The King And I
Ferneham Hall, Fareham
Many Rogers and Hammerstein shows present history with a theatrical twist. This is true, too, of Fareham Musical Society’s latest offering – The King and I.
Based on teacher Anna Leonowens’ sojourn as a teacher to the court of Siam, it is a multi-layered story examining racism, sexism and colonialism. There’s also a debate in there on the morality of slavery, a couple of love-stories and a good slab of humour, all bound up with the sublime Hammerstein tunes and Rogers lyrics.
It’s a well-intentioned production with highs and lows. The principal low is a lack of vision and imagination in the direction. As presented here we have an almost-literal lifting of the film from screen to stage, even having the King with a Brynner-esque shaved head, although the real Rama IV had a full head of hair. Where’s the creativity? This is just reproducing someone else’s work.

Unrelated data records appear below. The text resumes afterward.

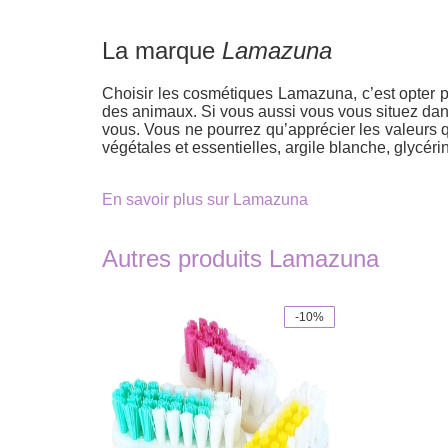
La marque
Lamazuna
Choisir les cosmétiques Lamazuna, c’est opter p
des animaux. Si vous aussi vous vous situez dans 
vous. Vous ne pourrez qu’apprécier les valeurs qu’
végétales et essentielles, argile blanche, glycér
En savoir plus sur Lamazuna
Autres produits Lamazuna
-10%
This
product
has
multiple
variants.
The
options
may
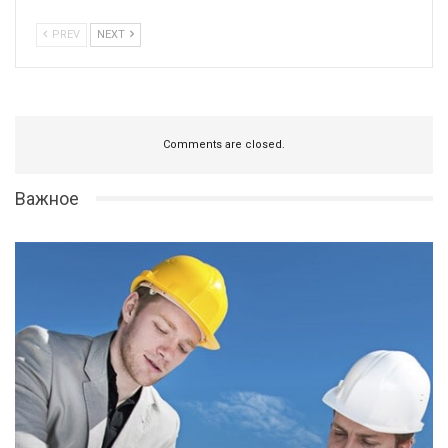
PREV
NEXT
Comments are closed.
Важное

That said, Graeme Clements makes an impressive and likeable king and Alexandra McLean sings Anna well.
The standout performances here come from Sue Rourke and youngster Elliott Swann as Lady Thiang and her son Prince Chululongkorn. Rourke gives an astonishing, knock-yer-socks-off performance – small and meticulous, real and genuine and truthful.
But watch out for young Swann. Throughout he is practically faultless – but the last scene as his father dies, almost unnoticed, behind him and Chululongkorn becomes the new king, is enough to wet the most dry and cynical of eyes.